I can build a reader (and compile for Linux [Ubuntu 9.10 to be precise]), since I am the library creator. My question, before I embark down this road (of building the reader etc) is:
Assuming I have succesfully built the reader for Linux,
Can I simply copy accross, files that were created on the windows (XP) machine to the Linux (Ubuntu 9.10) machine and use the Linux reader to successfully read the copied over file?
For the files to be binary compatible:
- endianness must match (as it does for you)
- bitfield packing order must be the same
- sizes and signedness of types must be the same
- the compiler must make the same decisions about padding and alignment
It's certainly possible for all of these conditions to be fulfilled, or for you to not happen to be hitting any cases for which they are not. At the very least, though, I'd add some sanity checks and/or sentinel members to detect problems.
Binary files should be compatible across machines with the same endianess.
The issue you may have in your code is the size of ints, you can't necessarily assume that the compiler on different OS's has the same size int. So either copy blocks of bytes and cast them, or use int16, int32 etc.
Structs are not a file format, and you shouldn't try to use them as such.
When attempting to make structs work with fread
and fwrite
, there's a huge number of hacks to make it work.
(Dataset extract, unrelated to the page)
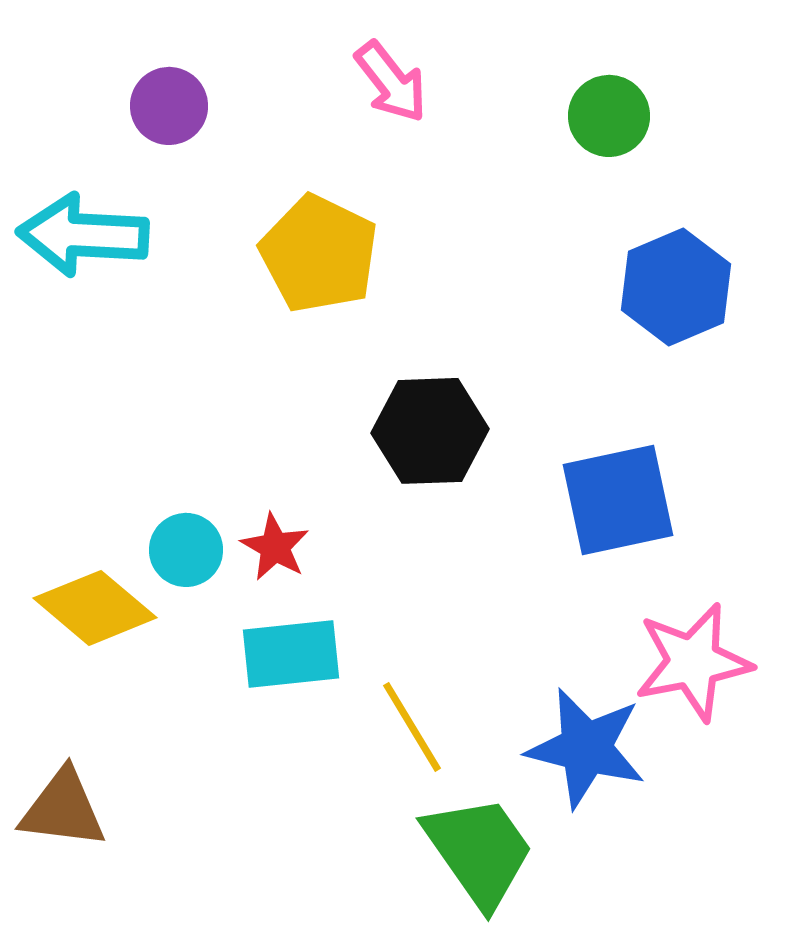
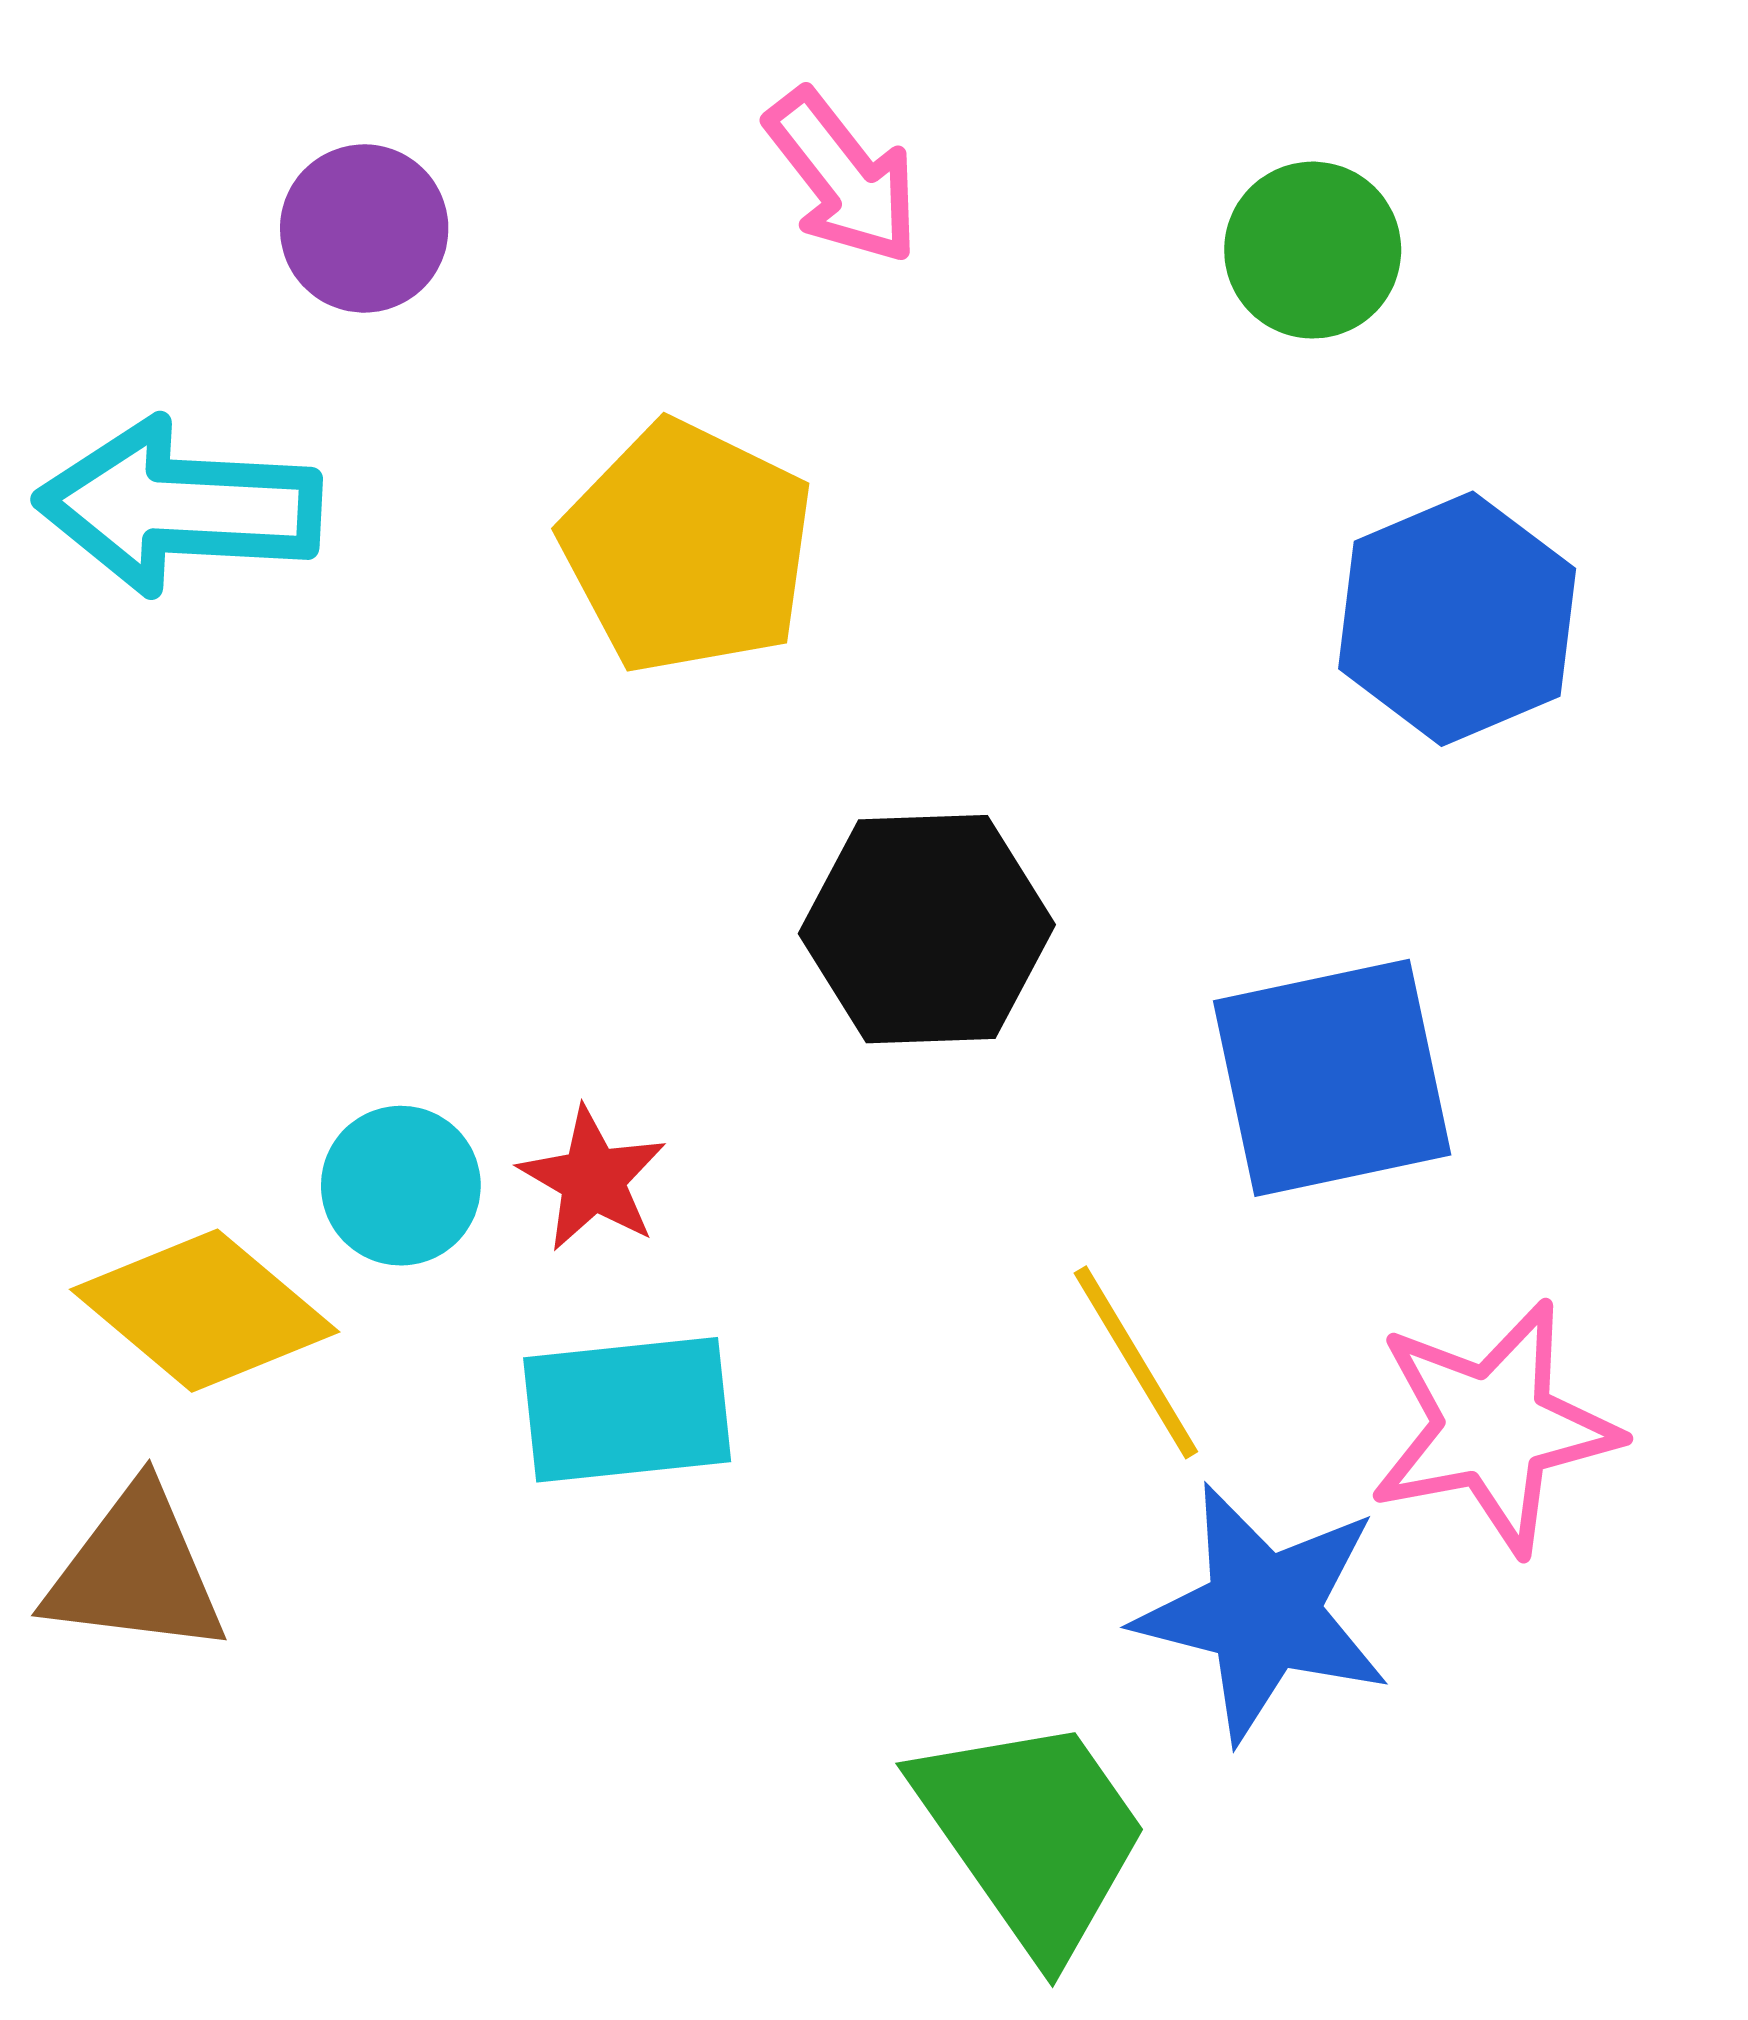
yellow line: (412, 727) -> (1136, 1362), moved
brown triangle: (63, 809) -> (136, 1571), moved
You byte-swap integers so that you can share files between little-endian and big-endian machines. You change your structs to use fixed-width integer types, so you can share between machines with different word sizes (such as between x86 and x64 machines). You add compiler-specific pragmas to control the padding of structs to share between compiler versions.
It works, but it's ugly. Not to mention, easy to get wrong.
Much like the recommendation in The byte order fallacy, a much better idea is to write code to read/write the fields individually. By writing your own code, you can ensure there's no padding, and you can choose integer sizes independently of the local size of integers, and you can support both endiannesses without byte-swapping (by reading/writing the bytes of an integer separately).
Unlike the hacky approach, this is hard to get wrong. Further, because you don't rely on any compiler or architecture specific behaviors, either your code will work on all compilers and architectures, or none. If you do it right, you shouldn't have any platform-specific bugs.
There is one downside; individually reading/writing the fields will be slower than just using fread/fwrite directly. You can set up a buffer (uint8_t buffer[]
) and write the entirety of the data into it, and then write everything out at once, which might help, but it'll still be slower (because you'd still have to move the fields into the buffer one at a time), but for most purposes it'll still be fast enough (exceptions being embedded / real-time systems or extremely high performance computing).
If:
- the machines have the same endianess (as you stated they have) and
- you do open the streams in binary mode, as text mode might do funny things e.g. with line-ends and
- you have programmed cleanly so you don't stumble over implementation-defined stuff like alignments, data type sizes, and struct packing,
then yes, your files should be portable.
The third bullet point is what makes a file format a "portable" one. Depending on what kind of data you have in your structs, it can be very easy or a bit tricky. Bitfields, or data being reinterpreted from a different type are especially tricky.
You might consider taking a look at the Boost Serialization Library.
A lot of thought has been put into it, and it will handle many of the potential cross-platform incompatibilities for you.
Of course, it's possible that it's overkill for your particular use case, especially if you've already got your writers & readers implemented.